Wojcicki Sisters Launch Healthcare Accelerator Fund

▼ Summary
– Investor Mary Minno launched the Treehub startup residency and the AI Health Fund venture firm to support early-stage companies at the healthcare and AI intersection.
– The six-month Treehub residency first helps founders find product-market fit and then focuses on company direction, such as fundraising or deployment.
– Minno was inspired to create the program after personal experiences with healthcare system inefficiencies following a family member’s leukemia diagnosis.
– The AI Health Fund, partnered with Stanford, writes checks from $50,000 to $150,000 and aims to raise $10 million, having already backed 12 companies from Treehub.
– The residency program works with founders at the earliest stages, often before incorporation, and avoids a standardized demo day as companies mature at different rates.
A new initiative seeks to address systemic challenges in American healthcare by bridging the gap between academic research and commercial application. Investor and former Google product manager Mary Minno announced the launch of Treehub, an early-stage startup accelerator, alongside its venture arm, the AI Health Fund. This dual structure is designed to support founders operating at the critical intersection of artificial intelligence and healthcare innovation.
The concept emerged from Minno’s personal experience late last year. Six weeks after having her second child, a family member was diagnosed with acute leukemia, deteriorating from perfect health to critical condition almost overnight. This crisis highlighted profound inefficiencies: difficulty finding specialists, long diagnostic wait times, and treatment delays caused by policy and outdated technology. “It’s only when people went outside of that system and broke the rules that things could happen,” Minno observed. This realization cemented her belief that challenging the status quo requires more startups capable of driving change.
To develop the concept, Minno turned to her longtime friend and former high school journalism teacher, Esther Wojcicki, educator and mother of the late former YouTube CEO Susan Wojcicki and 23andMe founder Anne Wojcicki. Their discussions centered on a common hurdle: academics with groundbreaking research often lack the skills to craft a compelling narrative for investors or to commercialize their discoveries effectively. Their solution was to create a program that pairs these researchers with seasoned operators, teaching them the essential art of building a business.
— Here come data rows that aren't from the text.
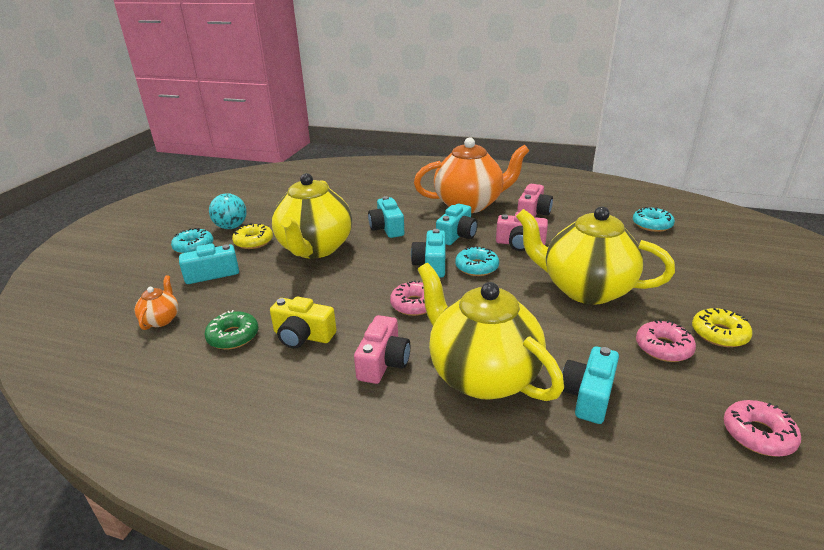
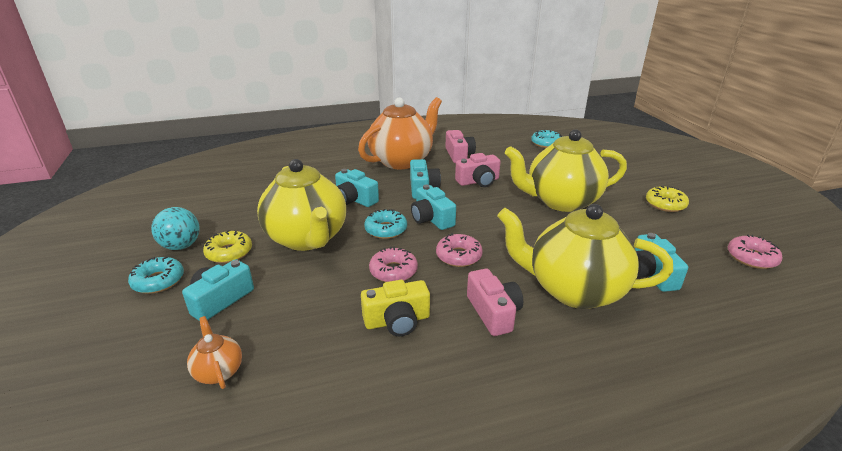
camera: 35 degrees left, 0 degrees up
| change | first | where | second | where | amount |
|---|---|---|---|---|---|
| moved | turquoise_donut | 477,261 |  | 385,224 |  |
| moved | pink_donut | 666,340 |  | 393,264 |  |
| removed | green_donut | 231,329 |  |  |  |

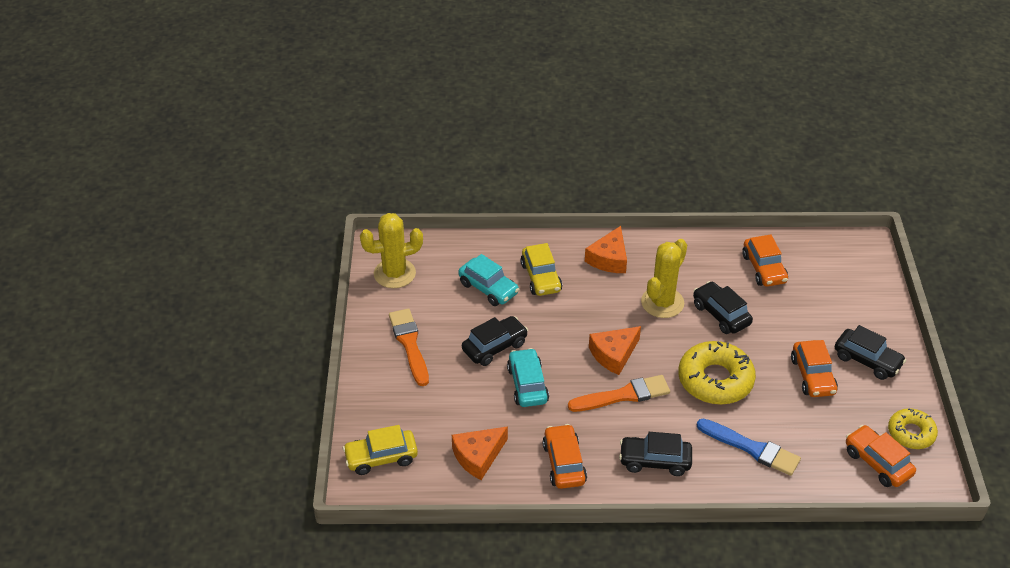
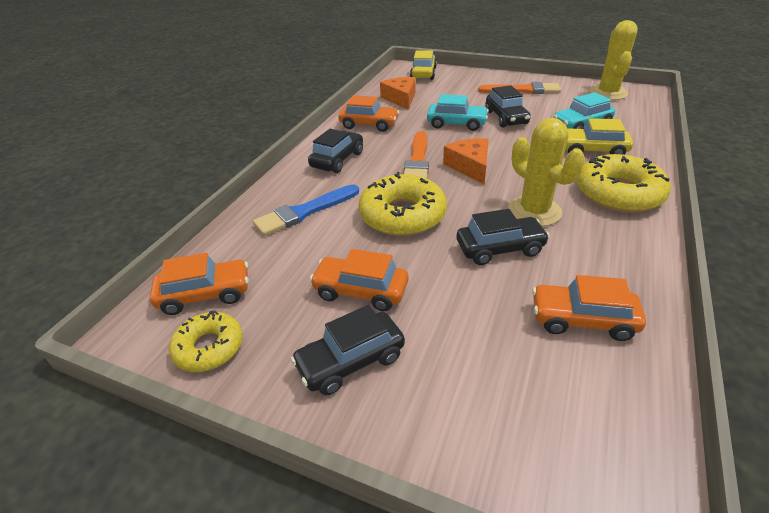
camera: 115 degrees right, 5 degrees down
| change | first | where | second | where | amount |
|---|---|---|---|---|---|
| replaced | orange_cheese | 606,249 | yellow_donut | 624,183 |  |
The resulting Treehub residency is a six-month program. The first 12 weeks are dedicated to helping founders achieve product-market fit, while the final 12 weeks focus on strategic company direction, which could involve raising a significant funding round, joining a traditional accelerator, or deploying a solution across a hospital system. Alongside the residency, Minno and Wojcicki partnered with Stanford University’s biomedical data science department to establish the AI Health Fund. This separate venture vehicle writes initial checks from $50,000 to $150,000 for academic spin-outs, aiming to back at least 60 companies. The fund has a $10 million target and made its first close last year at $1.5 million, backed by $500,000 from friends and family and a $1 million investment from billionaire VC Tim Draper.
Key advisors and partners include Anne Wojcicki as an operating partner, Esther Wojcicki as founding adviser, and a Stanford team featuring assistant professors Roxana Daneshjou and Alexander Ioannidis. Minno’s husband, Derek, president of Point Capital, is also involved. The fund has already invested in 12 companies from the Treehub pipeline, including women’s health tracker Clair Health and a new venture from researcher Dennis Walls focusing on pediatric autism.
A defining feature of the Treehub model is its focus on the earliest possible stage, often engaging with founders before a legal company entity exists. “In more than half the cases, we introduce the founders to the lawyers that helped them incorporate, so we almost play a co-founder-like role,” Minno explained. This hands-on, strategic support differentiates it from other accelerators. “We’re really helping them strategize and to get along well; when there’s a problem, we help them with problem-solving skills,” Esther Wojcicki noted.
The program is deliberately flexible, built to adapt to founders’ specific needs, whether arranging key introductions or providing scaling support. It notably forgoes a standardized demo day, recognizing that companies mature at different rates. Currently in an experimental phase, the team is evaluating which aspects of the accelerator-fund approach can be scaled and which should remain intimate. The ultimate vision is ambitious. “Our vision is to 10x it,” Minno stated. “We’re starting with something very small and then our plan is, after we run this cycle a few times, hopefully do this across the country.” The core mission remains ensuring the success of every company they work with, proving a new model for healthcare innovation can thrive.